[[ Extract open ]]

Wade v. City of Richmond
| Decision Date | 21 May 1868 |
| Citation | Wade v. City of Richmond, 59 Va. 583 (1868) |
| Parties | WADE & als. v. THE CITY OF RICHMOND. THOMAS & als. v. THE CITY OF RICHMOND. |
| Court | Virginia Supreme Court |
1.The act, Sess. Acts 1866-67, p. 635, extending the boundaries of the city of Richmond, is not unconstitutional in any of its provisions.
2.The act operates upon the municipal relations of the inhabitants of the territory annexed to the city, but in political elections they are still to vote as part of the county of Henrico.
3.The General Assembly having the authority to extend the boundaries of the city, the justice or expediency of it is not a question of which the courts can take jurisdiction.
4.That the tax-payers of the county may have the burthen of taxation increased, or the creditors may have their security lessened by the reduction of the value of the subjects of taxation, or that the inhabitants in the annexed district may be subjected to heavier taxation, does not affect the constitutionality of the act.
The first of these cases is a bill for an injunction by William E. Wade and others, in which they allege that they are citizens, tax-payers, property-holders, and voters in the county of Henrico, beyond the proposed boundary of the city of Richmond; and that they are also creditors of the county.That the General Assembly, by an act passed on the 13th of February, 1867, entitled an act to extend and define the boundaries of the city of Richmond, propose to take from the county of Henrico and add to the city of Richmond a large portion of the territory, and about half the population and taxable wealth of the county of Henrico.That as tax-payers property-holders and creditors of the county, they will be greatly injured by this act, by the increase of taxation which they will be required to pay, and the diminution of their security as creditors of the county.
They insist that the boundaries of the county of Henrico and the city of Richmond are fixed in the constitution of the State and cannot be changed by law; and that the act of the 13th of February, 1867, is an assumption of power unauthorized by the constitution of the State, in derogation of the rights of the people, and therefore null and void.And they pray for an injunction to restrain the city of Richmond, its officers and agents, from carrying into effect the said act of Assembly and that the act may be declared unconstitutional and void.
The second case is a bill by George W. Thomas and others residing in that part of the county proposed to be included within the city of Richmond, in which they allege that they will be subjected to heavier taxation in the city than they would be in the county.They insist that the act is unconstitutional and void, on the grounds stated in the first bill; and they pray for a similar injunction and relief.

[[ Extract closed ]]

▶ Required work
[a] In the case summary, list every capacity in which William E. Wade and the others bringing the first bill describe themselves.
[b] Rewrite the case summary between "2.The act operates" and "part of the county of Henrico.", inclusive, changing "annexed" to "added".

[[ Dataset excerpts open ]]

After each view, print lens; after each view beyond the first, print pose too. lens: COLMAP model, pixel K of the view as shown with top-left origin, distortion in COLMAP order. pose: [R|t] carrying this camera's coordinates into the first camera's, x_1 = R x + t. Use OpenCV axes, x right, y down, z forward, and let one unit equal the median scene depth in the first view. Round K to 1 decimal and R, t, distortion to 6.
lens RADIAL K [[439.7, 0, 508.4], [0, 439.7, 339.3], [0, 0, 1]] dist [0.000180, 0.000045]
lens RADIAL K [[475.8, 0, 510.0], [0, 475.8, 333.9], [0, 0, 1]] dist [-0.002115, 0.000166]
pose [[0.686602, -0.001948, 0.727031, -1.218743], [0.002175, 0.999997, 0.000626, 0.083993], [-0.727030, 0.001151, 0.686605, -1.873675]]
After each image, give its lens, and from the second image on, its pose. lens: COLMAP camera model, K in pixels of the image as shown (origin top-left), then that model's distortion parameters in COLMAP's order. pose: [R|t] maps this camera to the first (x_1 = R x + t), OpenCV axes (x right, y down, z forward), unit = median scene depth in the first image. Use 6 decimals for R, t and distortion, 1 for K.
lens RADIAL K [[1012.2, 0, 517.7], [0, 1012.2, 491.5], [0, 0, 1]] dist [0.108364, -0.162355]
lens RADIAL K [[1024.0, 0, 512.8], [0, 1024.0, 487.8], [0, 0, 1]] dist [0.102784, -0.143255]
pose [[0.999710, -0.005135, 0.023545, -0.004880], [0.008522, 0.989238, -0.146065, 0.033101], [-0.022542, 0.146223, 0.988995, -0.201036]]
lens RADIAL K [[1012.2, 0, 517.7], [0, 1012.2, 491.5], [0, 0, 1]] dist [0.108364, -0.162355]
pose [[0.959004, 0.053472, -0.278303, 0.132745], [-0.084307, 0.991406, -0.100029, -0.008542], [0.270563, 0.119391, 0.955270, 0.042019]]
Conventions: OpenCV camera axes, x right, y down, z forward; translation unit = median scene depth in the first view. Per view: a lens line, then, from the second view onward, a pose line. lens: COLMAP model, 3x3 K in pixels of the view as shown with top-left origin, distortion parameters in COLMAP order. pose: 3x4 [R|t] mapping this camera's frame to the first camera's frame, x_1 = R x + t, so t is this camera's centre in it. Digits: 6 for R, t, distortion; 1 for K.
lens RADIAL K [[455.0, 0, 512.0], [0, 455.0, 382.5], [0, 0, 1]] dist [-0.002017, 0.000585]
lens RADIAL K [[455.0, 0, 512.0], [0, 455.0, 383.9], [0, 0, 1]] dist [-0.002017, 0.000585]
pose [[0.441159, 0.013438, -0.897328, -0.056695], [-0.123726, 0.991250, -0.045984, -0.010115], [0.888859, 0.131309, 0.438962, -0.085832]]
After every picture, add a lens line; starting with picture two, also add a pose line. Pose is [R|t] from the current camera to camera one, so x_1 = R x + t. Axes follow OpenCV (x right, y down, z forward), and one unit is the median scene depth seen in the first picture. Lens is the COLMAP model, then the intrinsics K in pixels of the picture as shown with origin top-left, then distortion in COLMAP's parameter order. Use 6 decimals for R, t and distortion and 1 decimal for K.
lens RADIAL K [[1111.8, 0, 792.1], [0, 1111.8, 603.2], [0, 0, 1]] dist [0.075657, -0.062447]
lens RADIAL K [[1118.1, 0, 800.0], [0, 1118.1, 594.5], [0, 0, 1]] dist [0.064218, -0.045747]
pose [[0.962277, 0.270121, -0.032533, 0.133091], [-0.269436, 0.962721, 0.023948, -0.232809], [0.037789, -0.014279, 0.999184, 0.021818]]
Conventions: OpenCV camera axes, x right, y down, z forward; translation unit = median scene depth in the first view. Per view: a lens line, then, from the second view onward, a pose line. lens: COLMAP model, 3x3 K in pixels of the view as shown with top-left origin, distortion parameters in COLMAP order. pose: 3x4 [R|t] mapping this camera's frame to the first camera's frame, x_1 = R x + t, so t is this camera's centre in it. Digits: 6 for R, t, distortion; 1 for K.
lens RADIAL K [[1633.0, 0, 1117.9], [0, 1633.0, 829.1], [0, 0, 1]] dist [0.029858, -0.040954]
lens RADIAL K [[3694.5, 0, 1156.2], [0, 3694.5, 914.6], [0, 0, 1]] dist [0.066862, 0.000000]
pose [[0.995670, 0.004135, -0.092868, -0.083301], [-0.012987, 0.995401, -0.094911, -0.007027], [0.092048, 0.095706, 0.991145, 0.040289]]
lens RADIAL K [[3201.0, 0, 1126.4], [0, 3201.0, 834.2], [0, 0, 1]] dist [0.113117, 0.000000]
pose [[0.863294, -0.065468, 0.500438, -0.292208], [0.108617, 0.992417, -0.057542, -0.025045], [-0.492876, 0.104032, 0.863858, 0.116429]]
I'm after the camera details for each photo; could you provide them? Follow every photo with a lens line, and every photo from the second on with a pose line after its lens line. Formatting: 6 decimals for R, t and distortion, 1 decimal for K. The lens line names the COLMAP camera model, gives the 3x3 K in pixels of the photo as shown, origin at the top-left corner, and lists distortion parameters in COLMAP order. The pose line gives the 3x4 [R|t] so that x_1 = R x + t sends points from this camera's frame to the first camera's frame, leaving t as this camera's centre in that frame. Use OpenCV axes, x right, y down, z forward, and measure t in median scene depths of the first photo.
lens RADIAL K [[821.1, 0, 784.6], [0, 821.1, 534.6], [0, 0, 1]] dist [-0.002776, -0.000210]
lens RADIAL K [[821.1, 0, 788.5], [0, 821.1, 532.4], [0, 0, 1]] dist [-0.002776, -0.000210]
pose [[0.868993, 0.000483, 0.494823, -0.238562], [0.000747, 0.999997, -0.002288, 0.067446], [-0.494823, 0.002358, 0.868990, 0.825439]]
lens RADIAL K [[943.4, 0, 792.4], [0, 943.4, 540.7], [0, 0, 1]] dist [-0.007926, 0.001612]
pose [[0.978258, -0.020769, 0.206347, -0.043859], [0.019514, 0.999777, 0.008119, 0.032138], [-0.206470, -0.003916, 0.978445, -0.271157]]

[[ Dataset excerpts closed ]]

▶ Exercise solutions
[a] citizens, tax-payers, property-holders, voters, creditors of the county

[b]
2.The act operates upon the municipal relations of the inhabitants of the territory added to the city, but in political elections they are still to vote as part of the county of Henrico.